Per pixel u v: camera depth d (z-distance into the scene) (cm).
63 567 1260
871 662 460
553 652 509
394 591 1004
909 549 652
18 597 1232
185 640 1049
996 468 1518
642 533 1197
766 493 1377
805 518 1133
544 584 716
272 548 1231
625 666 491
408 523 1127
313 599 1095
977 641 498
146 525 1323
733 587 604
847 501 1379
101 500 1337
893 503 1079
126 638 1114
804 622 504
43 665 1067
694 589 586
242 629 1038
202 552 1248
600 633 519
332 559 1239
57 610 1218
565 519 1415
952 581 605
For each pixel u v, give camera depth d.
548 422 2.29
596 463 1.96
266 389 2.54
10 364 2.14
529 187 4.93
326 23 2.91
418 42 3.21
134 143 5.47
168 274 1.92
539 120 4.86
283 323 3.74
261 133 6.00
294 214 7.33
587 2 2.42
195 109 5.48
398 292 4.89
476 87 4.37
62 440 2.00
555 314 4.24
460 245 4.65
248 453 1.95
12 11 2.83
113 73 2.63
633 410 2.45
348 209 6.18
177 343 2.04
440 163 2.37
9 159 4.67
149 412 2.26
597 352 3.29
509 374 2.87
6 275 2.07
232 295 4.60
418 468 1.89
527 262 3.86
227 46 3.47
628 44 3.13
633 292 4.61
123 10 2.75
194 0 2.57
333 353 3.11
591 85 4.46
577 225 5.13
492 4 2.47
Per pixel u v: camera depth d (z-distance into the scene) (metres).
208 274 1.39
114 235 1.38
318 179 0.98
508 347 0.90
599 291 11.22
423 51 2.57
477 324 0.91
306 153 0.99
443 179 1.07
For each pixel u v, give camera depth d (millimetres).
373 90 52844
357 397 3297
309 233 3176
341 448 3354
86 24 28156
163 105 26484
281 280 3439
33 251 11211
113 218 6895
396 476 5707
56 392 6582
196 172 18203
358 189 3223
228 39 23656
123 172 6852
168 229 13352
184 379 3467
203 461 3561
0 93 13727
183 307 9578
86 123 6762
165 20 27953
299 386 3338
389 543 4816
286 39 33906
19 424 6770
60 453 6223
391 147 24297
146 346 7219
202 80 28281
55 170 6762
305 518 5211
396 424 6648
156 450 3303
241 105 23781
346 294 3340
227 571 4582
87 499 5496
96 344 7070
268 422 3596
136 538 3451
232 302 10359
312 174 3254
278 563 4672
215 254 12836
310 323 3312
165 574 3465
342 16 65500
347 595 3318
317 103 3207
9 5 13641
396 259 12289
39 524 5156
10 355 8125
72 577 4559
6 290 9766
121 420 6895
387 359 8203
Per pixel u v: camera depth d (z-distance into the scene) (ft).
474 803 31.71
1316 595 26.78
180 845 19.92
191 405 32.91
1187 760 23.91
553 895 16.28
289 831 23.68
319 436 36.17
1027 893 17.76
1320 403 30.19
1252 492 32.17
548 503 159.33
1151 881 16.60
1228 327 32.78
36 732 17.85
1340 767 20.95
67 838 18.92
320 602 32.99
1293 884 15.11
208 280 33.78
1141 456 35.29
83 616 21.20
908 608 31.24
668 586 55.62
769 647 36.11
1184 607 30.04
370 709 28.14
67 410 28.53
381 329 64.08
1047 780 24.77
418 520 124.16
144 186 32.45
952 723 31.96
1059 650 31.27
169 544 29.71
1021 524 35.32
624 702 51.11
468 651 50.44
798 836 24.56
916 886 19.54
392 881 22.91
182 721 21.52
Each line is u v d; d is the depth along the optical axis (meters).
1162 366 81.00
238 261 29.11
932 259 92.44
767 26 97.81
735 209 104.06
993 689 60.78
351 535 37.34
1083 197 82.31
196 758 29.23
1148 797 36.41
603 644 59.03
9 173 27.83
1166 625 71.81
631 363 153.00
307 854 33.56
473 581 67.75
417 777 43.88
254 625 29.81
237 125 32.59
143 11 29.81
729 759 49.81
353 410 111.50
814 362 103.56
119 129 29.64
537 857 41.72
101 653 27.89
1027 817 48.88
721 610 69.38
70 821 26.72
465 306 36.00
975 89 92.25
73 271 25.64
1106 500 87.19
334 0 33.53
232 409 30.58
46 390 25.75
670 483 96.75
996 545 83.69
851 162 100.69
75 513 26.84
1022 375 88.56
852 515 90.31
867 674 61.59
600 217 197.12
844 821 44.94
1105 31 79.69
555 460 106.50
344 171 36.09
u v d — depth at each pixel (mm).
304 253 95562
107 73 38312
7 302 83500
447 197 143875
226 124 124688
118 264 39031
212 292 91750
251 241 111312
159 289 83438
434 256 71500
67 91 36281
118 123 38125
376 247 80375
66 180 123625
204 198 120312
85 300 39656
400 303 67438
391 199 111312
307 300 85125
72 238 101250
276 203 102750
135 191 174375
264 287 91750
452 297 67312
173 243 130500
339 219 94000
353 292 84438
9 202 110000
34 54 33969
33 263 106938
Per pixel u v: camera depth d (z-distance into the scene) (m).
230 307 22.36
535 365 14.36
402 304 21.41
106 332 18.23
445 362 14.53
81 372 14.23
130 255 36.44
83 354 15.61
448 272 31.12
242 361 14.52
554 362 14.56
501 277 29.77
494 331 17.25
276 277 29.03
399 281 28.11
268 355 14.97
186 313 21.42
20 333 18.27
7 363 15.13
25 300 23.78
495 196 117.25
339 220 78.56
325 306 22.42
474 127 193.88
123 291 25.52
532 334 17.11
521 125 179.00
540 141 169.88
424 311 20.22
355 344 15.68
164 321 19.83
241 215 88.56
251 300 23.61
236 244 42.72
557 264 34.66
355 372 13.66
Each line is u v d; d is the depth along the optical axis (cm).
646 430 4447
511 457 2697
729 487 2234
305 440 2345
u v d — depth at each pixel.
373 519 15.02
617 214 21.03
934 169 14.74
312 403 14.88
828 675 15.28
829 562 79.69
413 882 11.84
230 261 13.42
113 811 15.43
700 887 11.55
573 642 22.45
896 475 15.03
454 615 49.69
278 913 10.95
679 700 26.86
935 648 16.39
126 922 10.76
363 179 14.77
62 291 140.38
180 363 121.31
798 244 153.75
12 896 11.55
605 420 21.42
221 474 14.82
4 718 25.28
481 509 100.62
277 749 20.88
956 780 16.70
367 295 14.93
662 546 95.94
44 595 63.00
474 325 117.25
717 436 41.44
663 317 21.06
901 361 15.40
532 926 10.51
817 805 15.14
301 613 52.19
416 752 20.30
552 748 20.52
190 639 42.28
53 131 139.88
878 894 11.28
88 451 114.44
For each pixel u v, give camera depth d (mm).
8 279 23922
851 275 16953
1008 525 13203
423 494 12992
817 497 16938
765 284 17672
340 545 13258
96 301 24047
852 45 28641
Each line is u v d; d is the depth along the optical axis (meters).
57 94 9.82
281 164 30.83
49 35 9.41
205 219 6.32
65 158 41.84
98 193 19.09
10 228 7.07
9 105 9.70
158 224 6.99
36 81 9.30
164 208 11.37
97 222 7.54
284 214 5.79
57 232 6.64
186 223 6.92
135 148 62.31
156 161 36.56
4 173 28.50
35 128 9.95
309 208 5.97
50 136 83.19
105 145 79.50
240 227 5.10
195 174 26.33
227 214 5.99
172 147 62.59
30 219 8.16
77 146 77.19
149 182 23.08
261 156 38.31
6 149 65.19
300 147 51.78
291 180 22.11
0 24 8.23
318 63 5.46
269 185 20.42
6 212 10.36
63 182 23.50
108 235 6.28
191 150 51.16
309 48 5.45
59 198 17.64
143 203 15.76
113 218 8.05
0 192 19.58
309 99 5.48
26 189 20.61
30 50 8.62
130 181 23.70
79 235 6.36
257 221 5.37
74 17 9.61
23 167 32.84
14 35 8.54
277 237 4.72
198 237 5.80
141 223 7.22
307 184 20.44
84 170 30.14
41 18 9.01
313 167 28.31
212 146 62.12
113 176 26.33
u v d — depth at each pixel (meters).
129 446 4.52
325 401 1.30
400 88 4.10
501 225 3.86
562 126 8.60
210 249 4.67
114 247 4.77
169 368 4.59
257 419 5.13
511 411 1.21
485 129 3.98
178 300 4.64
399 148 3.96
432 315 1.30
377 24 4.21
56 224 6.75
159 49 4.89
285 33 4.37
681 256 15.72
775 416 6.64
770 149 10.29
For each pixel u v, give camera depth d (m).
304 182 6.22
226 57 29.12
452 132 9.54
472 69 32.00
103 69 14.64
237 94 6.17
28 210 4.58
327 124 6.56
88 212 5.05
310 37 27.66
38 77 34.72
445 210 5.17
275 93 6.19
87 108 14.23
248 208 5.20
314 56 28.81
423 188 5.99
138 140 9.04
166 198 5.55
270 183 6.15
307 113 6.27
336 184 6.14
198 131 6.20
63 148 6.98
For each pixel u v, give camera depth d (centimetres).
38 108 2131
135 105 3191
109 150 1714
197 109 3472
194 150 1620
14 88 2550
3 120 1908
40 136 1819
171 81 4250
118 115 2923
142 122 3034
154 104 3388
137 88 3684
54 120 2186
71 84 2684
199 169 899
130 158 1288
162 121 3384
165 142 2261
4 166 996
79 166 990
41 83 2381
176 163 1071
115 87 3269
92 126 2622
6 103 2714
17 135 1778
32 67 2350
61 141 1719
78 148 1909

● ACTIVITY: Wherever the string "distance" appears in a line of the records above, copy that line.

● RESPONSE AREA:
Per pixel u v: camera depth d (z-distance into the scene) (cm).
Per pixel u v: camera depth d (z-distance into the scene) (metres).
Per pixel u v: camera depth d (z-distance into the scene) (ft).
Per pixel u v: camera depth d (z-distance into the scene) (m).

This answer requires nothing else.